Some Notes on Valuations

There are some notes on valuations from the first lecture of Math 223a at Harvard.

1. Valuations

Let {k} be a field.

Definition 1

A valuation

\displaystyle  \left\lvert - \right\rvert : k \rightarrow \mathbb R_{\ge 0}

is a function obeying the axioms

  • {\left\lvert \alpha \right\rvert = 0 \iff \alpha = 0}.
  • {\left\lvert \alpha\beta \right\rvert = \left\lvert \alpha \right\rvert \left\lvert \beta \right\rvert}.
  • Most importantly: there should exist a real constant {C}, such that {\left\lvert 1+\alpha \right\rvert < C} whenever {\left\lvert \alpha \right\rvert \le 1}.

The third property is the interesting one. Note in particular it can be rewritten as {\left\lvert a+b \right\rvert < C\max\{ \left\lvert a \right\rvert, \left\lvert b \right\rvert \}}.

Note that we can recover {\left\lvert 1 \right\rvert = \left\lvert 1 \right\rvert \left\lvert 1 \right\rvert \implies \left\lvert 1 \right\rvert = 1} immediately.

Example 2 (Examples of Valuations)

If {k = \mathbb Q}, we can take the standard absolute value. (Take {C=2}.)

Similarly, the usual {p}-adic evaluation, {\nu_p}, which sends {p^a t} to {p^{-a}}. Here {C = 1} is a valid constant.

These are the two examples one should always keep in mind: with number fields, all valuations look like one of these too. In fact, over {\mathbb Q} it turns out that every valuation “is” one of these two valuations (for a suitable definition of equality). To make this precise:

Definition 3

We say {\left\lvert - \right\rvert_1 \sim \left\lvert - \right\rvert_2} (i.e. two valuations on a field {k} are equivalent) if there exists a constant {k > 0} so that {\left\lvert \alpha \right\rvert_1 = \left\lvert \alpha \right\rvert_2^k} for every {\alpha \in k}.

In particular, for any valuation we can force {C = 2} to hold by taking an equivalent valuation to a sufficient power.

In that case, we obtain the following:

Lemma 4

In a valuation with {C = 2}, the triangle inequality holds.

Proof: First, observe that we can get

\displaystyle  \left\lvert \alpha + \beta \right\rvert \le 2 \max \left\{ \left\lvert \alpha \right\rvert, \left\lvert \beta \right\rvert \right\}.

Applying this inductively, we obtain

\displaystyle  \left\lvert \sum_{i=1}^{2^r} a_i \right\rvert \le 2^r \max_i \left\lvert a_i \right\rvert

or zero-padding,

\displaystyle  \sum_{i=1}^{n} a_i \le 2n\max_i \left\lvert a_i \right\rvert.

From this, one can obtain

\displaystyle  \left\lvert \alpha+\beta \right\rvert^n \le \left\lvert \sum_{j=0}^n \binom nj \alpha^j \beta^{n-j} \right\rvert \le 2(n+1) \sum_{j=0}^n \left\lvert \binom nj \right\rvert \left\lvert \alpha \right\rvert^j \left\lvert \beta \right\rvert^{n-j} \le 4(n+1)\left( \left\lvert \alpha \right\rvert+\left\lvert \beta \right\rvert \right)^n.

▶ [DATASET CONTENT]:
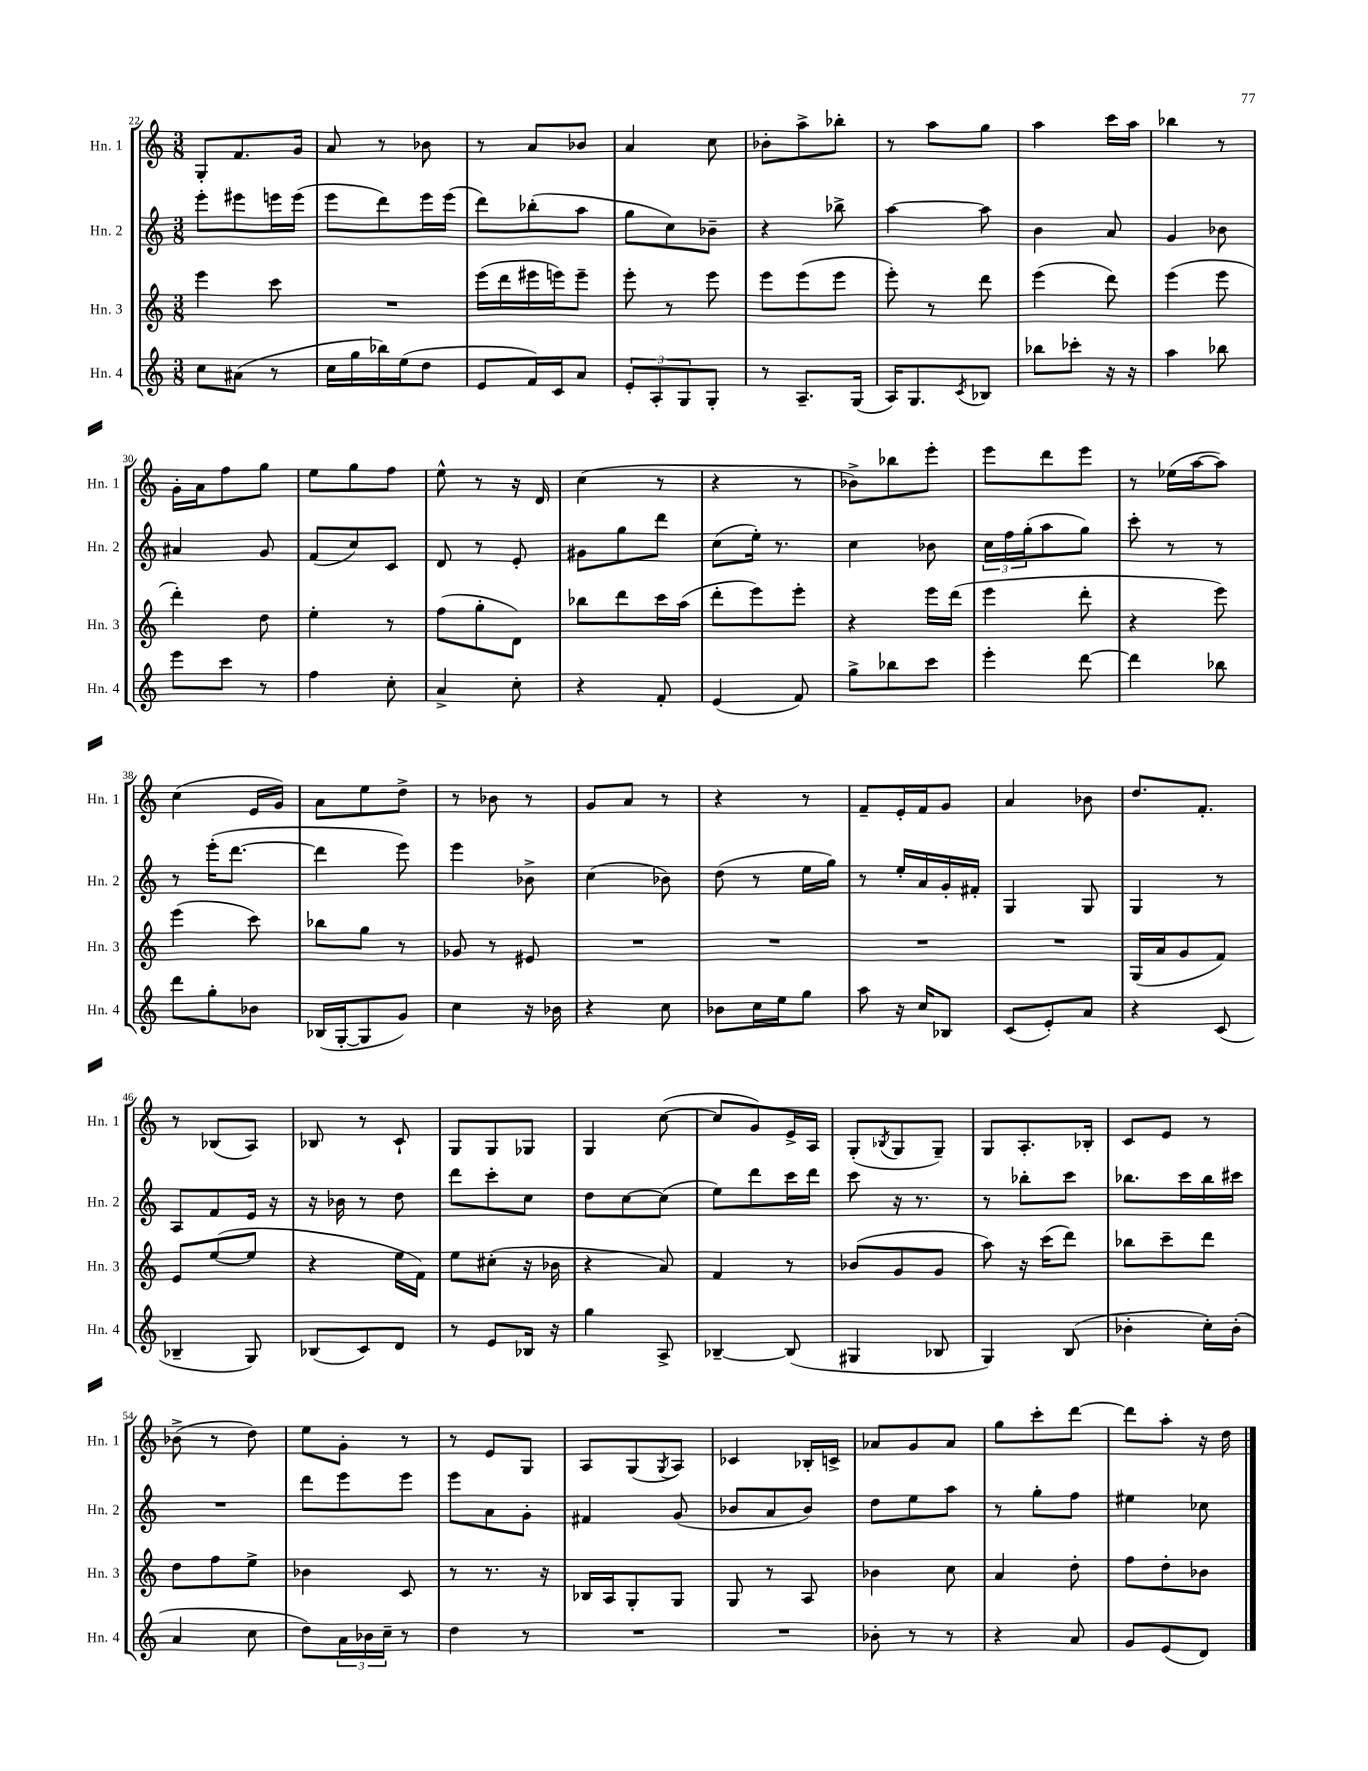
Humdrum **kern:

**kern	**kern	**kern	**kern
*part4	*part3	*part2	*part1
*staff4	*staff3	*staff2	*staff1
*I"Hn. 4	*I"Hn. 3	*I"Hn. 2	*I"Hn. 1
*I'Hn. 4	*I'Hn. 3	*I'Hn. 2	*I'Hn. 1
*clefG2	*clefG2	*clefG2	*clefG2
*k[]	*k[]	*k[]	*k[]
*M3/8	*M3/8	*M3/8	*M3/8
=22	=22	=22	=22
8cc\L	4eee\	8eee'\L	8G'/L
(8a#X\J	.	8eee#X\	8.f/
8r	8ccc\	16eeen\L	.
.	.	(16eee\JJ	16g/Jk
=23	=23	=23	=23
16cc\LL	4.r	8eee\L	8a/
16gg\	.	.	.
16bb-X\)	.	8ddd\)	8r
(16ee\J	.	.	.
8dd\J	.	16eee\L	8b-X\
.	.	(16eee\JJ	.
=24	=24	=24	=24
8e/L	(16eee\LL	8ddd\L)	8r
.	16ddd\	.	.
16f/L)	16eee#X\	(8bb-X'\	8a/L
16c/J	16eeen\J)	.	.
8a/J	8eee~\J	8aa\J	8b-X/J
=25	=25	=25	=25
12e'/L	8eee'\	8gg\L	4a/
12A'/	.	.	.
.	8r	8cc\)	.
12G/	.	.	.
8G'/J	8eee\	8b-X~\J	8cc\
=26	=26	=26	=26
8r	8eee\L	4r	8b-X'\L
8.A~/L	(8eee\	.	8aa^\
.	8eee\J	8bb-X^\	8bb-X'\J
(16G/Jk	.	.	.
=27	=27	=27	=27
16A/KL)	8eee'\)	[4aa\	8r
8.G/	.	.	.
.	8r	.	8aa\L
8qc/	.	.	.
8B-X/J	8ddd\	8aa\]	8gg\J
=28	=28	=28	=28
8bb-X\L	(4eee\	4b\	4aa\
8ccc-X'\J	.	.	.
16r	8ddd\)	8a/	16ccc\LL
16r	.	.	16aa\JJ
=29	=29	=29	=29
4aa\	(4eee\	4g/	4bb-X\
8bb-X\	8eee\	8b-X\	8r
!!LO:LB:g=z
=30	=30	=30	=30
8eee\L	4ddd'\)	4a#X/	16g'\LL
.	.	.	16a\J
8ccc\J	.	.	8ff\
8r	8dd\	8g/	8gg\J
=31	=31	=31	=31
4ff\	4ee'\	(8f/L	8ee\L
.	.	8cc/)	8gg\
8cc'\	8r	8c/J	8ff\J
=32	=32	=32	=32
4a^/	(8ff\L	8d/	8ee^^\
.	8gg'\	8r	8r
8cc'\	8d\J)	8e'/	16r
.	.	.	16d/
=33	=33	=33	=33
4r	8bb-X\L	8g#X\L	(4cc\
.	8ddd\	8gg\	.
8f'/	16ccc\L	8ddd\J	8r
.	(16aa\JJ	.	.
=34	=34	=34	=34
(4e/	8ddd'\L	(8cc\L	4r
.	8eee\)	16ee'\Jk)	.
.	.	8.r	.
8f/)	8eee'\J	.	8r
=35	=35	=35	=35
8gg^\L	4r	4cc\	8b-X^\L)
8bb-X\	.	.	8bb-X\
8ccc\J	16eee\LL	8b-X\	8eee'\J
.	(16ddd\JJ	.	.
=36	=36	=36	=36
4eee'\	4eee\	24cc\LL	8eee\L
.	.	24ff\	.
.	.	(24gg'\J	.
.	.	8aa\	8ddd\
[8ddd\	8ddd'\	8gg\J)	8eee\J
=37	=37	=37	=37
4ddd\]	4r	8ccc'\	8r
.	.	8r	(16ee-X\LL
.	.	.	[16aa\J
8bb-X\	8eee\)	8r	8aa\J])
!!LO:LB:g=z
=38	=38	=38	=38
8ddd\L	(4eee\	8r	(4cc\
8gg'\	.	(16eee'\KL	.
.	.	[8.ddd\J	.
8b-X\J	8ccc\)	.	16e/LL
.	.	.	16g/JJ)
=39	=39	=39	=39
(16B-X/LL	8bb-X\L	4ddd\]	8a\L
[16G'/J	.	.	.
8G/]	8gg\J	.	8ee\
8g/J)	8r	8eee\)	8dd^\J
=40	=40	=40	=40
4cc\	8g-X/	4eee\	8r
.	8r	.	8b-X\
16r	8e#X/	8b-X^\	8r
16b-X\	.	.	.
=41	=41	=41	=41
4r	4.r	(4cc\	8g/L
.	.	.	8a/J
8cc\	.	8b-X\)	8r
=42	=42	=42	=42
8b-X\L	4.r	(8dd\	4r
16cc\L	.	8r	.
16ee\J	.	.	.
8gg\J	.	16ee\LL	8r
.	.	16gg\JJ)	.
=43	=43	=43	=43
8aa\	4.r	8r	8f~/L
16r	.	16ee'/LL	16e'/L
16cc/KL	.	16a/	16f/J
8B-X/J	.	16g'/	8g/J
.	.	16f#X'/JJ	.
=44	=44	=44	=44
(8c/L	4.r	4G/	4a/
8e'/)	.	.	.
8a/J	.	8G/	8b-X\
=45	=45	=45	=45
4r	(16G/LL	4G/	8.dd/L
.	16a/J	.	.
.	8g/	.	.
.	.	.	8.f'/J
(8c/	8f/J)	8r	.
!!LO:LB:g=z
=46	=46	=46	=46
4B-X~/	8e/L	8A/L	8r
.	([8ee/	8f/	(8B-X/L
8G/)	8ee/J]	16e/Jk	8A/J)
.	.	16r	.
=47	=47	=47	=47
(8B-X/L	4r	16r	8B-X/
.	.	16b-X\	.
8c/)	.	8r	8r
8d/J	16ee\LL	8dd\	8c`/
.	16f\JJ)	.	.
=48	=48	=48	=48
8r	8ee\L	8ddd\L	8G/L
8e/L	(8cc#X'\J	8ccc'\	8G/
16B-X/Jk	16r	8cc\J	8G-X/J
16r	16b-X\	.	.
=49	=49	=49	=49
4gg\	4r	8dd\L	4G/
.	.	[8cc\	.
8A^/	8a/)	(8cc\J]	([8cc\
=50	=50	=50	=50
[4B-X~/	4f/	8ee\L)	8cc/L]
.	.	8ddd\	8g/)
(8B-/]	8r	16ccc\L	16e^/L
.	.	16ddd\JJ	16A/JJ
=51	=51	=51	=51
4G#X/	(8b-X/L	8ccc\	(8G'/L
.	.	.	8qB-X/
.	8g/	16r	8G/
.	.	8.r	.
8B-X/	8g/J	.	8G~/J)
=52	=52	=52	=52
4G/)	8aa\)	8r	8G/L
.	16r	8bb-X'\L	8.A'/
.	(16ccc\KL	.	.
(8B/	8ddd\J)	8ccc\J	.
.	.	.	16B-X'/Jk
=53	=53	=53	=53
4b-X'\	8bb-X\L	8.bb-X\L	8c/L
.	8ccc~\	.	8e/J
.	.	16ccc\L	.
16cc'\LL)	8ddd\J	16bb-\	8r
(16b-'\JJ	.	16ccc#X\JJ	.
!!LO:LB:g=z
=54	=54	=54	=54
4a/	8dd\L	4.r	(8b-X^\
.	8ff\	.	8r
8cc\	8ee^\J	.	8dd\)
=55	=55	=55	=55
8dd\L)	4b-X\	8ddd\L	8ee\L
24a\L	.	8eee\	8g'\J
24b-X\	.	.	.
24cc~\JJ	.	.	.
8r	8c/	8eee\J	8r
=56	=56	=56	=56
4dd\	8r	8eee\L	8r
.	8.r	8a\	8e/L
8r	.	8g'\J	8G/J
.	16r	.	.
=57	=57	=57	=57
4.r	16B-X/LL	4f#X/	8A/L
.	16A/J	.	.
.	8G'/	.	(8G/
.	.	.	8qG/
.	8G/J	(8g/	8A/J)
=58	=58	=58	=58
4.r	8G/	8b-X/L	4c-X/
.	8r	8a/	.
.	8A/	8b-/J)	16B-X'/LL
.	.	.	16cn^/JJ
=59	=59	=59	=59
8b-X'\	4b-X\	8dd\L	8a-X/L
8r	.	8ee\	8g/
8r	8cc\	8aa\J	8a-/J
=60	=60	=60	=60
4r	4a/	8r	8gg\L
.	.	8gg'\L	8ccc'\
8a/	8dd'\	8ff\J	[8ddd\J
=61	=61	=61	=61
8g/L	8ff\L	4ee#X\	8ddd\L]
(8e/	8dd'\	.	8aa'\J
8d/J)	8b-X\J	8cc-X\	16r
.	.	.	16dd\
==	==	==	==
*-	*-	*-	*-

▶ [WORK TO DO]: Please copy the passage from the valuations notes word for word, starting at "Example 2 (Examples" and ending at "a sufficient power.".

▶ [EXERCISE OUTPUT]:
Example 2 (Examples of Valuations)

If {k = \mathbb Q}, we can take the standard absolute value. (Take {C=2}.)

Similarly, the usual {p}-adic evaluation, {\nu_p}, which sends {p^a t} to {p^{-a}}. Here {C = 1} is a valid constant.

These are the two examples one should always keep in mind: with number fields, all valuations look like one of these too. In fact, over {\mathbb Q} it turns out that every valuation “is” one of these two valuations (for a suitable definition of equality). To make this precise:

Definition 3

We say {\left\lvert - \right\rvert_1 \sim \left\lvert - \right\rvert_2} (i.e. two valuations on a field {k} are equivalent) if there exists a constant {k > 0} so that {\left\lvert \alpha \right\rvert_1 = \left\lvert \alpha \right\rvert_2^k} for every {\alpha \in k}.

In particular, for any valuation we can force {C = 2} to hold by taking an equivalent valuation to a sufficient power.